# [WHAT YOU NEED TO DO]
All lines from the one containing "left hip: (98, 85)" to the end of the material are to be given again exactly; leave out every line before it.

# [DATA TO USE]
---
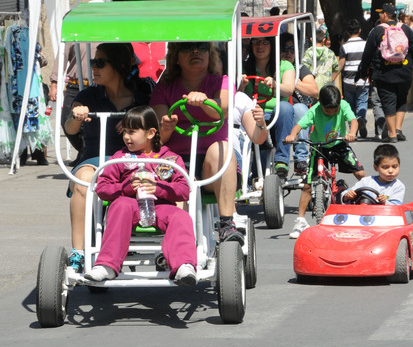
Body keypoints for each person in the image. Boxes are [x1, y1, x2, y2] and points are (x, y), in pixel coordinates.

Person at [84, 106, 197, 285]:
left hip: (161, 207)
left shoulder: (169, 159)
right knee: (120, 205)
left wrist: (158, 188)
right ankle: (107, 265)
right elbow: (103, 188)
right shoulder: (120, 158)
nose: (126, 137)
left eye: (132, 132)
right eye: (125, 131)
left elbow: (184, 189)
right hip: (129, 205)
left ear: (150, 133)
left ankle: (184, 265)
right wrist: (126, 187)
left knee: (181, 216)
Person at [64, 43, 151, 271]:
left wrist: (136, 122)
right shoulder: (88, 96)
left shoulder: (142, 97)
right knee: (83, 180)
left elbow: (156, 130)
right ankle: (78, 252)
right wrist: (76, 116)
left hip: (132, 162)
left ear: (119, 65)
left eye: (100, 62)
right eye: (93, 62)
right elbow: (70, 128)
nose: (93, 67)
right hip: (95, 160)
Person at [150, 42, 242, 243]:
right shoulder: (164, 86)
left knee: (223, 149)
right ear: (176, 57)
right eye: (187, 48)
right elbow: (158, 137)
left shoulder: (222, 81)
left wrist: (204, 102)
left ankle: (227, 223)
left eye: (201, 47)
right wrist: (167, 127)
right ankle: (177, 237)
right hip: (175, 162)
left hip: (212, 164)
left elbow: (223, 109)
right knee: (171, 165)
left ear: (209, 54)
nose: (195, 51)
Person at [284, 85, 366, 238]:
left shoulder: (343, 105)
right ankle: (300, 221)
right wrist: (292, 135)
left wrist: (352, 132)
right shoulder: (314, 110)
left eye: (335, 111)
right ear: (320, 103)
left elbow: (353, 120)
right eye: (327, 111)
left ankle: (369, 201)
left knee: (360, 173)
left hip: (339, 143)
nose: (332, 113)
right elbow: (299, 125)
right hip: (319, 146)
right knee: (308, 184)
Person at [357, 3, 413, 143]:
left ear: (385, 15)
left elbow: (367, 54)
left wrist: (363, 71)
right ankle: (398, 129)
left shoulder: (377, 30)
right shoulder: (405, 29)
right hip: (405, 71)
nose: (380, 15)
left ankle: (392, 135)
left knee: (388, 101)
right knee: (401, 100)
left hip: (384, 73)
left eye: (381, 13)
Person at [240, 37, 295, 178]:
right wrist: (242, 86)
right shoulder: (243, 67)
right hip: (252, 114)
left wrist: (276, 84)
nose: (260, 46)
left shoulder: (284, 65)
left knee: (285, 107)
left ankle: (281, 160)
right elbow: (237, 97)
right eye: (256, 42)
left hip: (276, 115)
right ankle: (248, 173)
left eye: (265, 42)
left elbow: (289, 90)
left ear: (272, 45)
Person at [50, 42, 97, 166]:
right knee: (67, 120)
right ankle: (84, 150)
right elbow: (62, 57)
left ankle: (86, 154)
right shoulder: (74, 34)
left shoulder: (106, 33)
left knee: (93, 122)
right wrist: (54, 83)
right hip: (75, 85)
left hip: (98, 85)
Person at [281, 32, 318, 174]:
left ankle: (301, 158)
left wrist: (292, 82)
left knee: (300, 109)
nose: (289, 53)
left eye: (292, 49)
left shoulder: (300, 69)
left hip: (297, 109)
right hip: (278, 110)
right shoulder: (274, 67)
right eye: (285, 48)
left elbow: (314, 90)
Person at [338, 19, 369, 138]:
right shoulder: (366, 44)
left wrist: (333, 77)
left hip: (348, 80)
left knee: (350, 105)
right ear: (360, 30)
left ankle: (353, 129)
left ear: (347, 32)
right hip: (363, 79)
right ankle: (361, 118)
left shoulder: (344, 47)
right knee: (362, 101)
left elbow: (341, 64)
---
# [EXERCISE RESPONSE]
left hip: (98, 85)
Person at [281, 32, 318, 174]:
left ankle: (301, 158)
left wrist: (292, 82)
left knee: (300, 109)
nose: (289, 53)
left eye: (292, 49)
left shoulder: (300, 69)
left hip: (297, 109)
right hip: (278, 110)
right shoulder: (274, 67)
right eye: (285, 48)
left elbow: (314, 90)
Person at [338, 19, 369, 138]:
right shoulder: (366, 44)
left wrist: (333, 77)
left hip: (348, 80)
left knee: (350, 105)
right ear: (360, 30)
left ankle: (353, 129)
left ear: (347, 32)
right hip: (363, 79)
right ankle: (361, 118)
left shoulder: (344, 47)
right knee: (362, 101)
left elbow: (341, 64)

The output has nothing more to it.